Whitman's work is particularly relevant in these polarized times, he adds. During the Civil War, Whitman nursed Northern and Southern soldiers in a Washington, D.C., army hospital, helping them write letters home.
"I can imagine him doing the same at a VA hospital somewhere right now," Schultz says. "He was a champion of the common person. He would've been right in there with the people in the [New Orleans] Superdome, trying to recover."
The book will be on display during tonight's Plumly lecture, and Schultz hopes the event inspires students to read more of Whitman's groundbreaking work.

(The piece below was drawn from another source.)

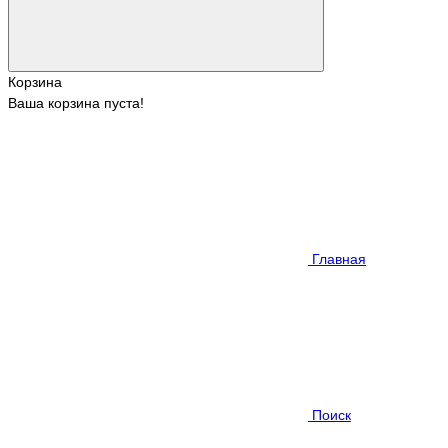
Корзина
Ваша корзина пуста!
Главная
Поиск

"Reading is a way of seeing through someone else's eyes, and Whitman was above all a poet of sympathy, a poet of sympathy for the other," he says.
Schultz compares reading Whitman to time travel. "It's like a Vulcan mind meld -- all these things you can't do except through this old-fashioned thing called reading.
"How else can you take a ride on the Brooklyn ferry in the 1860s and, while you're at it, ride around in the brain of Walt Whitman as he walks around? That would be so cool!"
If the words of the bohemian poet alone don't inspire you, students, take note: Schultz will be taking attendance.